
Economic woes

•Underneath the heightened rhetoric in Sri Lanka about Geneva in recent weeks is a devastating economic crisis that has been ravaging the everyday lives of the people. Sri Lanka’s woes are a consequence of liberalising trade and capital flows over four decades ago. Its dependence on imports, and looming external debt payments, both without adequate foreign earnings, have pushed the economy over the cliff into a depression. Keeping Sri Lanka at boiling point, particularly with talk of external and internal enemies, has been one strategy to deflect the people’s attention from their economic distress. Those in power forget how the citizenry has time and again galvanised resistance when bread and butter concerns hit the roof. Furthermore, time is ticking, where the country is for the first time in danger of defaulting on its external debt, even as the grandstanding chauvinist ideologues in government are in denial.

•In this context, with escalating attacks on the land rights of minorities, an unprecedented protest march from Pottuvil in the south-east to Polihandy in the north mobilised sections of the minorities in early February. The Tamil nationalist mobilisation was joined by Muslim communities in the east, and drew support from up-country Tamils centred in the plantations. This six-day-long march amidst the COVID-19 situation reflected the desperation of the minority communities.

•The organisation of the march and its conclusion have triggered questions about its inclusivity and the attempts by hard-line Tamil diaspora groups to hijack it. But it has also compelled many to reflect on how and why minorities should forge an alliance. Furthermore, can such an alliance include sections of the Sinhala community to redirect the country on a plural and democratic path? Or will this initiative also end as mere theatrics for consumption in Geneva?

Tragic history

•Sri Lanka’s tragic political history is in many ways a consequence of the failures of its political elite, and their rank opportunism and nationalist world view. They could have negotiated a solution long before Sri Lanka got embroiled in armed conflict. International engagement and solutions have only aggravated national crisis from the time of the Indian Peace Keeping debacle in the late 1980s to the failed Norwegian peace process of mid-2000s that eventually led to the cataclysmic end of the war in 2009. Moreover, the golden opportunity soon after the war to address the ethnic problem was squandered by the Rajapaksa regime due to its hubris, and eventually paid with regime change in 2015. The current Rajapaksa leadership and its core base are again polarising Sri Lanka, undermining possibilities for a plural and democratic future for the country.

*****

→ Work task 1
Transcribe the Sri Lanka passage, everything from "Tragic history" down to "for the country.".
→ Work task 2
Write the next part of the passage on Sri Lanka's crisis, picking up after its final sentence.

→ Study material
*****

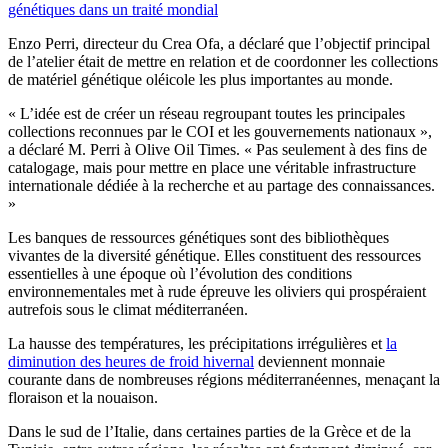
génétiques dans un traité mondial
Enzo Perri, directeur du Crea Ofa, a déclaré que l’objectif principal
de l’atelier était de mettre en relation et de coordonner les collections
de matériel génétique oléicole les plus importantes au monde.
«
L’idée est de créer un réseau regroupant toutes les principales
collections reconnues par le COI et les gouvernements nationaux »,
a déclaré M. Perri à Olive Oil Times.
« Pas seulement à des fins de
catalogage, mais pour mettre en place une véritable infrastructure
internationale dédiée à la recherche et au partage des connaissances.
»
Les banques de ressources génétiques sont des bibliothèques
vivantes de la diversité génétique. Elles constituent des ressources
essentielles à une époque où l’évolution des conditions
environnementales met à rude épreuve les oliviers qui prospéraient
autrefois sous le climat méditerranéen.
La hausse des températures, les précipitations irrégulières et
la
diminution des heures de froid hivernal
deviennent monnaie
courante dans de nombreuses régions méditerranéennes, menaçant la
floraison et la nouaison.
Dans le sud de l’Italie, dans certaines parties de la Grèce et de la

*****

→ Result 1
Tragic history

•Sri Lanka’s tragic political history is in many ways a consequence of the failures of its political elite, and their rank opportunism and nationalist world view. They could have negotiated a solution long before Sri Lanka got embroiled in armed conflict. International engagement and solutions have only aggravated national crisis from the time of the Indian Peace Keeping debacle in the late 1980s to the failed Norwegian peace process of mid-2000s that eventually led to the cataclysmic end of the war in 2009. Moreover, the golden opportunity soon after the war to address the ethnic problem was squandered by the Rajapaksa regime due to its hubris, and eventually paid with regime change in 2015. The current Rajapaksa leadership and its core base are again polarising Sri Lanka, undermining possibilities for a plural and democratic future for the country.

→ Result 2
•In this context, India’s vote at the Council was closely watched, given New Delhi’s frustration with Colombo, particularly after it reneged on the East Container Terminal project at the Colombo Port, and the impending Tamil Nadu elections. India abstaining on the resolution was considered a betrayal by the narrow Tamil nationalist lobby, whose nonsensical campaign seeks to move Sri Lanka’s justice question from Geneva to the International Criminal Court. Nevertheless, India in its oral intervention did insist that Provincial Council elections should be held and openly expressed its “support to the Tamils of Sri Lanka for equality, justice, dignity and peace.” Sadly, India under the Modi regime can neither claim to be a beacon of devolution as it undermines the powers of its own States nor does it have the credibility to call out Sri Lanka on Muslim rights, given its own despicable attacks on Muslims.

•The resolution has been forthright in highlighting the ongoing human rights abuses and places the spotlight on the state of democracy in Sri Lanka. With the economy in free fall, protests by indebted women, disgruntled farmers, and citizens aghast at the government’s destructive environment policy are beginning to question their rulers. Such resistance, from both working people and the minorities whom the regime repeatedly scapegoats, is invaluable in the face of authoritarian repression pregnant with fascist tendencies. It is democratic struggle within Sri Lanka, rather than advocacy in Geneva, that will put an end to this dangerous trajectory of polarisation and dispossession.